_Source texts of formatted documents_:
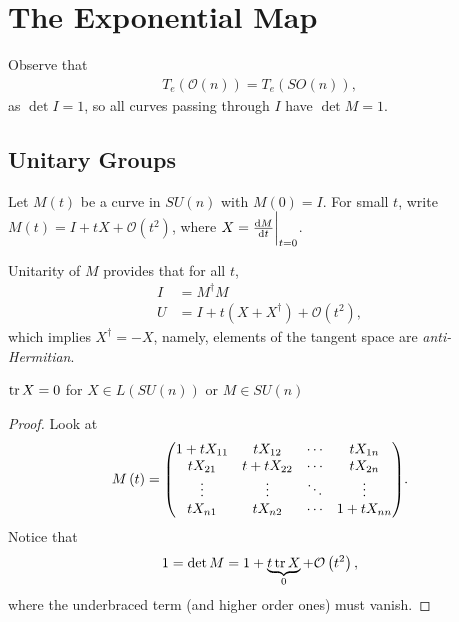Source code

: 
\section{The Exponential Map}



Observe that
\begin{align}
    T_e \left( \mathcal{O}\left( n \right)  \right) = T_e \left( SO \left( n \right)  \right) 
,\end{align}
as $\det I = 1$, so all curves passing through $I$ have $\det M = 1$.

\subsection{Unitary Groups}



Let $M\left( t \right) $ be a curve in $SU \left( n \right) $ with $ M \left( 0 \right) = I$. For small $t$, write $M \left( t \right) = I + t X + \mathcal{O}\left( t^2 \right) $, where $X = \dv{M}{t} \bigg|_{t=0}$. 

Unitarity of $M$ provides that for all $t$,
\begin{align}
    I &= M^{\dag} M \\
    U &= I + t \left( X + X^{\dag} \right) + \mathcal{O}\left( t^2 \right) 
,\end{align}
which implies $X^{\dag} = -X$, namely, elements of the tangent space are \textit{anti-Hermitian}.

\begin{claim}
    $\tr X = 0$ for $X \in L \left( SU \left( n \right)  \right)$ or $M \in SU \left( n \right) $
\end{claim}

\begin{proof}
    Look at
    \begin{align}
        M\left( t \right) = \mqty( 1 + t X_{11} & t X_{12} & \cdots & t X_{1n} \\
        t X_{21} & t + t X_{22} & \cdots & tX_{2n} \\
        \vdots & \vdots & \ddots & \vdots \\
        t X_{n1} & t X_{n2} & \cdots & 1 + t X_{n n} )
    .\end{align}
    Notice that
    \begin{align}
        1 = \det M = 1 + \underbrace{t \tr X}_{0} + \mathcal{O} \left( t^2 \right) 
    ,\end{align}
    where the underbraced term (and higher order ones) must vanish.
\end{proof}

_Job item_:
Print the data again, word for word, without any pictures.

_Exercise solution_:
Source code

: 
\section{The Exponential Map}



Observe that
\begin{align}
    T_e \left( \mathcal{O}\left( n \right)  \right) = T_e \left( SO \left( n \right)  \right) 
,\end{align}
as $\det I = 1$, so all curves passing through $I$ have $\det M = 1$.

\subsection{Unitary Groups}



Let $M\left( t \right) $ be a curve in $SU \left( n \right) $ with $ M \left( 0 \right) = I$. For small $t$, write $M \left( t \right) = I + t X + \mathcal{O}\left( t^2 \right) $, where $X = \dv{M}{t} \bigg|_{t=0}$. 

Unitarity of $M$ provides that for all $t$,
\begin{align}
    I &= M^{\dag} M \\
    U &= I + t \left( X + X^{\dag} \right) + \mathcal{O}\left( t^2 \right) 
,\end{align}
which implies $X^{\dag} = -X$, namely, elements of the tangent space are \textit{anti-Hermitian}.

\begin{claim}
    $\tr X = 0$ for $X \in L \left( SU \left( n \right)  \right)$ or $M \in SU \left( n \right) $
\end{claim}

\begin{proof}
    Look at
    \begin{align}
        M\left( t \right) = \mqty( 1 + t X_{11} & t X_{12} & \cdots & t X_{1n} \\
        t X_{21} & t + t X_{22} & \cdots & tX_{2n} \\
        \vdots & \vdots & \ddots & \vdots \\
        t X_{n1} & t X_{n2} & \cdots & 1 + t X_{n n} )
    .\end{align}
    Notice that
    \begin{align}
        1 = \det M = 1 + \underbrace{t \tr X}_{0} + \mathcal{O} \left( t^2 \right) 
    ,\end{align}
    where the underbraced term (and higher order ones) must vanish.
\end{proof}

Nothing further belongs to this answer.